As a part of its Energy Reform Strategy NSW proposes to disaggregate its three electricity portfolios into five Gentrader bundles using a bidding process that is expected to be finalised at the end of 2010. The Gentrader model allows the ownership of power stations to be retained by the NSW Government, but the contractual rights to trade the electricity produced to be held by privately owned Gentraders. Each Gentrader has the right to trade the electricity into the wholesale market that is produced by the group of ‘generating assets’ (power stations) to which it is attached.
Under the proposed co-insurance arrangement, if there is an outage at one of the generating assets, which causes the level of electricity being produced to fall below a predetermined level to be set under the co-insurance arrangement, the Gentraders will be required to provide each other with financial compensation.

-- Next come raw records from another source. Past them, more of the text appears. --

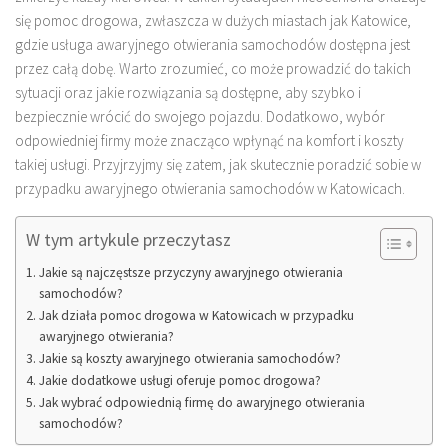
się pomoc drogowa, zwłaszcza w dużych miastach jak Katowice,
gdzie usługa awaryjnego otwierania samochodów dostępna jest
przez całą dobę. Warto zrozumieć, co może prowadzić do takich
sytuacji oraz jakie rozwiązania są dostępne, aby szybko i
bezpiecznie wrócić do swojego pojazdu. Dodatkowo, wybór
odpowiedniej firmy może znacząco wpłynąć na komfort i koszty
takiej usługi. Przyjrzyjmy się zatem, jak skutecznie poradzić sobie w
przypadku awaryjnego otwierania samochodów w Katowicach.
W tym artykule przeczytasz
Jakie są najczęstsze przyczyny awaryjnego otwierania
samochodów?
Jak działa pomoc drogowa w Katowicach w przypadku
awaryjnego otwierania?
Jakie są koszty awaryjnego otwierania samochodów?
Jakie dodatkowe usługi oferuje pomoc drogowa?
Jak wybrać odpowiednią firmę do awaryjnego otwierania
samochodów?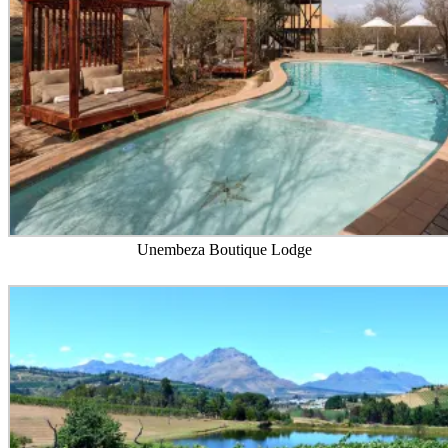
Unembeza Boutique Lodge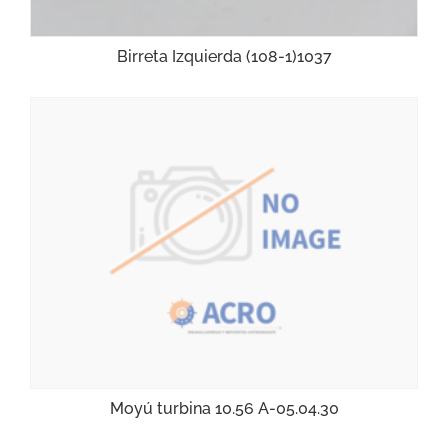
Birreta Izquierda (108-1)1037
Moyú turbina 10.56 A-05.04.30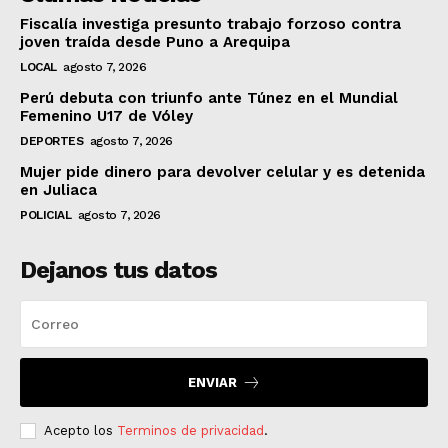
Fiscalía investiga presunto trabajo forzoso contra
joven traída desde Puno a Arequipa
LOCAL
agosto 7, 2026
Perú debuta con triunfo ante Túnez en el Mundial
Femenino U17 de Vóley
DEPORTES
agosto 7, 2026
Mujer pide dinero para devolver celular y es detenida
en Juliaca
POLICIAL
agosto 7, 2026
Dejanos tus datos
ENVIAR
Acepto los
Terminos de privacidad
.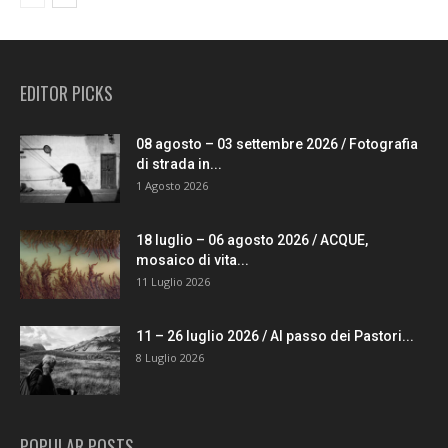
EDITOR PICKS
08 agosto – 03 settembre 2026 / Fotografia
di strada in...
1 Agosto 2026
18 luglio – 06 agosto 2026 / ACQUE,
mosaico di vita...
11 Luglio 2026
11 – 26 luglio 2026 / Al passo dei Pastori...
8 Luglio 2026
POPULAR POSTS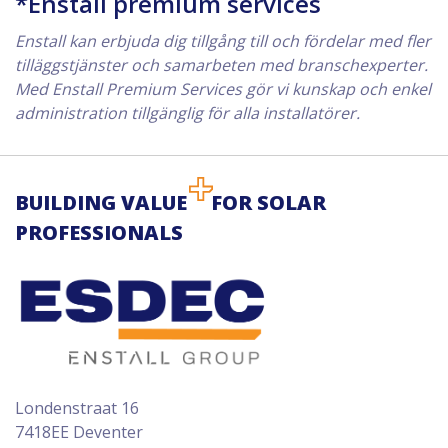
*Enstall premium services
Enstall kan erbjuda dig tillgång till och fördelar med fler
tilläggstjänster och samarbeten med branschexperter.
Med Enstall Premium Services gör vi kunskap och enkel
administration tillgänglig för alla installatörer.
BUILDING VALUE
FOR SOLAR
PROFESSIONALS
Londenstraat 16
7418EE Deventer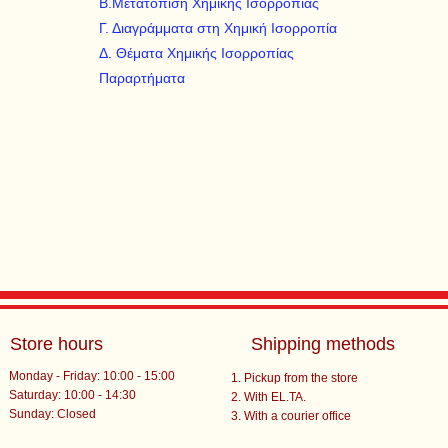
Β.Μετατόπιση Χημικής Ισορροπίας
Γ. Διαγράμματα στη Χημική Ισορροπία
Δ. Θέματα Χημικής Ισορροπίας
Παραρτήματα
Store hours
Shipping methods
Monday - Friday: 10:00 - 15:00
Pickup from the store
Saturday: 10:00 - 14:30
With EL.TA.
​Sunday: Closed
With a courier office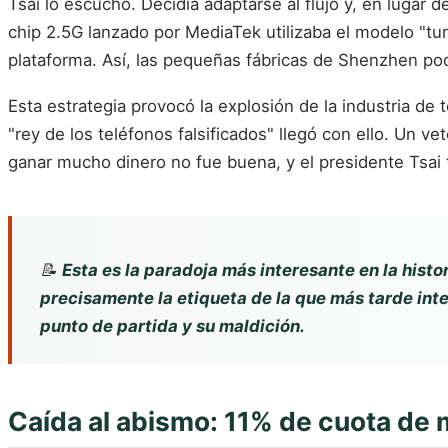
Tsai lo escuchó. Decidía adaptarse al flujo y, en lugar 
chip 2.5G lanzado por MediaTek utilizaba el modelo "t
plataforma. Así, las pequeñas fábricas de Shenzhen po
Esta estrategia provocó la explosión de la industria de
"rey de los teléfonos falsificados" llegó con ello. Un v
ganar mucho dinero no fue buena, y el presidente Tsai
📝
Esta es la paradoja más interesante en la hist
precisamente la etiqueta de la que más tarde inte
punto de partida y su maldición.
Caída al abismo: 11% de cuota de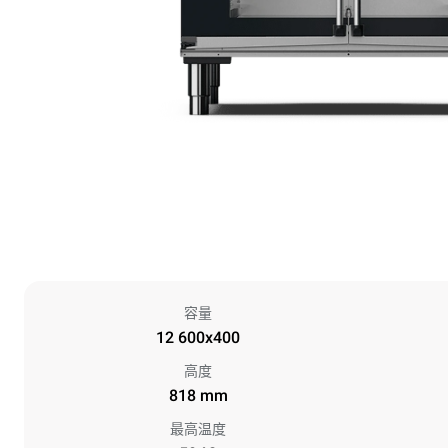
容量
12 600x400
高度
818 mm
最高温度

“The ACCC does not consider that there is a case for the Gentraders to be required to take part in a co-insurance arrangement that they may not want or need,” ACCC chairman Graeme Samuel said.
“There are a number of alternative risk management options available to the acquirers of the Gentrader bundles that can effectively and efficiently manage the financial risk that the co-insurance arrangement seeks to mitigate.”
While the ACCC did not receive a large number of submissions about the arrangements most industry participants that did provide comments expressed the
view that it would be more efficient for Gentraders to develop their own arrangements to manage this financial risk rather than be required to participate in a mandated coinsurance arrangement.
“More generally, the ACCC welcomes the broader reforms to the NSW electricity sector proposed in the NSW Governments proposed Energy Reform Strategy. These reforms should result in competitive benefits in the wholesale and retail supply of electricity in NSW.”Mr Samuel said.